Warning During upgrading a Tensorflow 1 code to Tensorflow 2 code


I am trying to convert an existing TF1 code to TF2 code on google colab. I get 14 of this warning message after I run the command: !tf_upgrade_v2 --infile medgan.py --outfile medgan_upgraded.py

WARNING: tf.get_variable requires manual check. tf.get_variable returns ResourceVariables by default in 2.0, which have well-defined semantics and are stricter about shapes. You can disable this behavior by passing use_resource=False, or by calling tf.compat.v1.disable_resource_variables().

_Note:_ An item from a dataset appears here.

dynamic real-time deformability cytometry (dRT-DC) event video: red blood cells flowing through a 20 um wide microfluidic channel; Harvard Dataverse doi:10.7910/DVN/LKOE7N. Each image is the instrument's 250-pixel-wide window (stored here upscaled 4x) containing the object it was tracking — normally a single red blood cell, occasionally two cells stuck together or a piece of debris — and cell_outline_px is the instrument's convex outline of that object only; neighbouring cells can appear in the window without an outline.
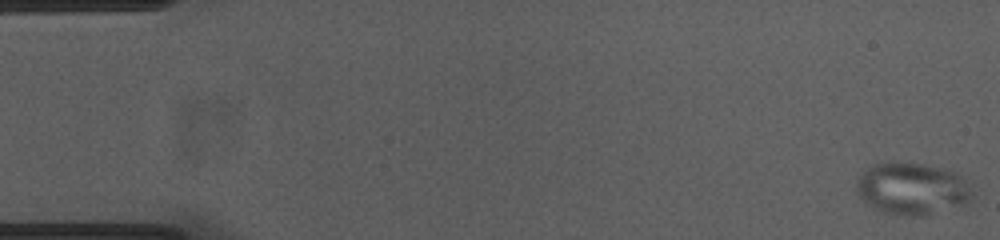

I am new to tensorflow and not sure what this command mean. What should be my next step before saving the upgraded .py file? Should I worry about these warnings? What is TF telling me to do by this warning? Thank you.


Solution

  • Migrating code from Tensorflow 1.x to Tensorflow 2.x using Automated script will just do an initial pass. But in the process, you need to note that there are many things which won't fall under Tensorflow 2.x implementations such as placeholders, sessions, collections,tf.contrib, and other 1.x functionalities including changes in the behavior of variables.

    First, let me tell you the difference between tf.get_variable and tf.Variable.

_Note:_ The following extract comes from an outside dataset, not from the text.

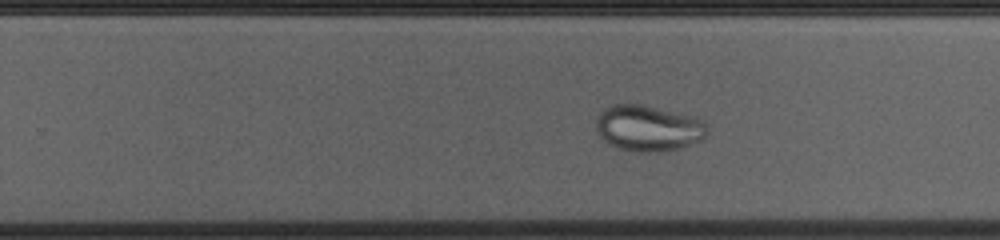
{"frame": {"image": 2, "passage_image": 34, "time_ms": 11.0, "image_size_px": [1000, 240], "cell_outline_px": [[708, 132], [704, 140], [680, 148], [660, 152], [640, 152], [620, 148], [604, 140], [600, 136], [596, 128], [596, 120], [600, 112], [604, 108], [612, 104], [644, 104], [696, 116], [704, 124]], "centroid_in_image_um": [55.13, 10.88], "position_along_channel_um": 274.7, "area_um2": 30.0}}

    tf.get_variable gets an existing variable with specifies parameters from the graph, and if it doesn't exist it creates a new one, whereas tf.Variable will always create a new variable, even if the same name is passed, Tensorflow will assign the new name with the suffix variable_name_1.

    In Tensorflow 2.x using tf.Variable creates a Resource variable as default with eager execution is enabled by default.

    You don't have to worry about this warning unless you are facing behavior in your variables usage. If you want to disable the resource variable tf.compat.v1.disable_resource_variables() is depreciated instead you can use use_resource= False in tf.get_variable() which will be forced to true when eager excecution is enabled by default in Tensorflow 2.x.

    You can see all the other changes and observations to be made during migrating your code from this documentation from Tensorflow.